Aim of the exercise » Reproduce every row below character for character, leaving out the pictures.
════════════════
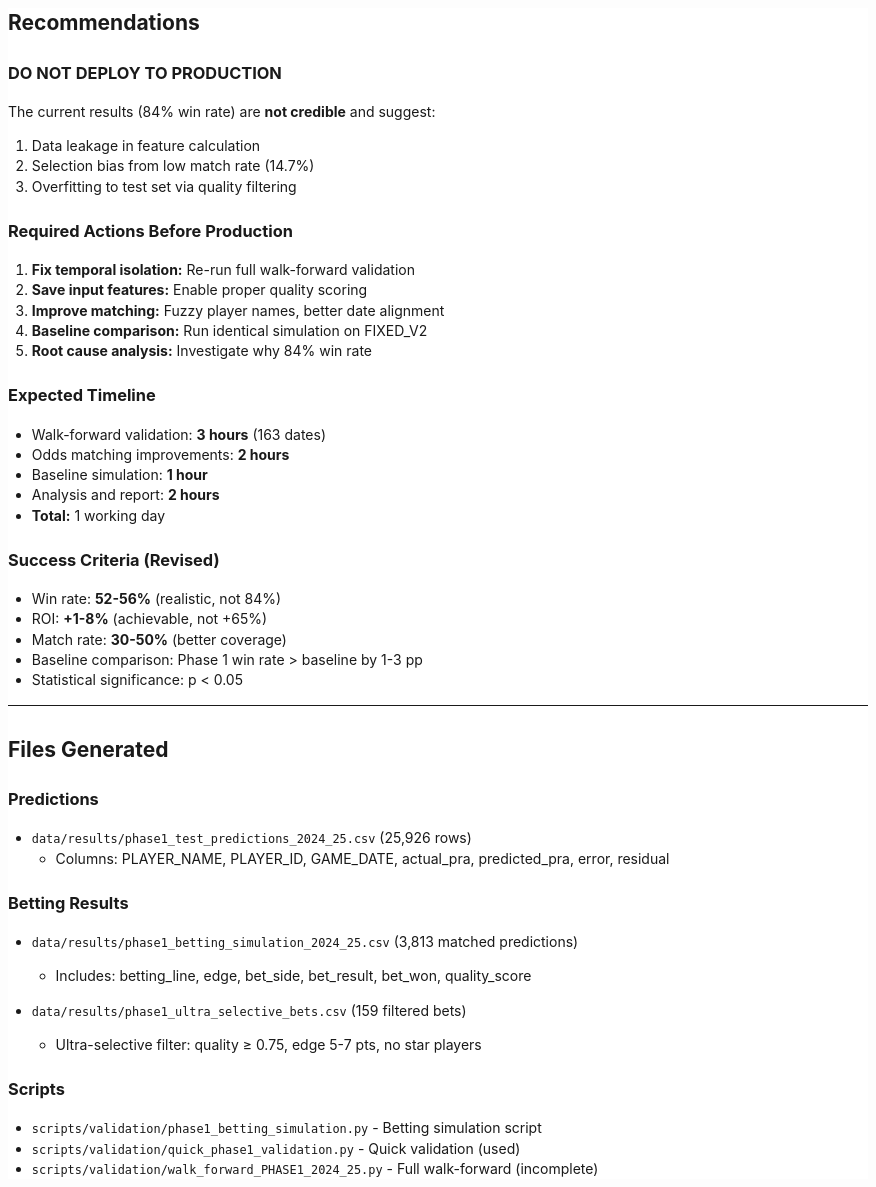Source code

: 
## Recommendations

### DO NOT DEPLOY TO PRODUCTION

The current results (84% win rate) are **not credible** and suggest:
1. Data leakage in feature calculation
2. Selection bias from low match rate (14.7%)
3. Overfitting to test set via quality filtering

### Required Actions Before Production

1. **Fix temporal isolation:** Re-run full walk-forward validation
2. **Save input features:** Enable proper quality scoring
3. **Improve matching:** Fuzzy player names, better date alignment
4. **Baseline comparison:** Run identical simulation on FIXED_V2
5. **Root cause analysis:** Investigate why 84% win rate

### Expected Timeline

- Walk-forward validation: **3 hours** (163 dates)
- Odds matching improvements: **2 hours**
- Baseline simulation: **1 hour**
- Analysis and report: **2 hours**
- **Total:** 1 working day

### Success Criteria (Revised)

- Win rate: **52-56%** (realistic, not 84%)
- ROI: **+1-8%** (achievable, not +65%)
- Match rate: **30-50%** (better coverage)
- Baseline comparison: Phase 1 win rate > baseline by 1-3 pp
- Statistical significance: p < 0.05

---

## Files Generated

### Predictions
- `data/results/phase1_test_predictions_2024_25.csv` (25,926 rows)
  - Columns: PLAYER_NAME, PLAYER_ID, GAME_DATE, actual_pra, predicted_pra, error, residual

### Betting Results
- `data/results/phase1_betting_simulation_2024_25.csv` (3,813 matched predictions)
  - Includes: betting_line, edge, bet_side, bet_result, bet_won, quality_score

- `data/results/phase1_ultra_selective_bets.csv` (159 filtered bets)
  - Ultra-selective filter: quality ≥ 0.75, edge 5-7 pts, no star players

### Scripts
- `scripts/validation/phase1_betting_simulation.py` - Betting simulation script
- `scripts/validation/quick_phase1_validation.py` - Quick validation (used)
- `scripts/validation/walk_forward_PHASE1_2024_25.py` - Full walk-forward (incomplete)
════════════════
Task solution »
Source code

: 
## Recommendations

### DO NOT DEPLOY TO PRODUCTION

The current results (84% win rate) are **not credible** and suggest:
1. Data leakage in feature calculation
2. Selection bias from low match rate (14.7%)
3. Overfitting to test set via quality filtering

### Required Actions Before Production

1. **Fix temporal isolation:** Re-run full walk-forward validation
2. **Save input features:** Enable proper quality scoring
3. **Improve matching:** Fuzzy player names, better date alignment
4. **Baseline comparison:** Run identical simulation on FIXED_V2
5. **Root cause analysis:** Investigate why 84% win rate

### Expected Timeline

- Walk-forward validation: **3 hours** (163 dates)
- Odds matching improvements: **2 hours**
- Baseline simulation: **1 hour**
- Analysis and report: **2 hours**
- **Total:** 1 working day

### Success Criteria (Revised)

- Win rate: **52-56%** (realistic, not 84%)
- ROI: **+1-8%** (achievable, not +65%)
- Match rate: **30-50%** (better coverage)
- Baseline comparison: Phase 1 win rate > baseline by 1-3 pp
- Statistical significance: p < 0.05

---

## Files Generated

### Predictions
- `data/results/phase1_test_predictions_2024_25.csv` (25,926 rows)
  - Columns: PLAYER_NAME, PLAYER_ID, GAME_DATE, actual_pra, predicted_pra, error, residual

### Betting Results
- `data/results/phase1_betting_simulation_2024_25.csv` (3,813 matched predictions)
  - Includes: betting_line, edge, bet_side, bet_result, bet_won, quality_score

- `data/results/phase1_ultra_selective_bets.csv` (159 filtered bets)
  - Ultra-selective filter: quality ≥ 0.75, edge 5-7 pts, no star players

### Scripts
- `scripts/validation/phase1_betting_simulation.py` - Betting simulation script
- `scripts/validation/quick_phase1_validation.py` - Quick validation (used)
- `scripts/validation/walk_forward_PHASE1_2024_25.py` - Full walk-forward (incomplete)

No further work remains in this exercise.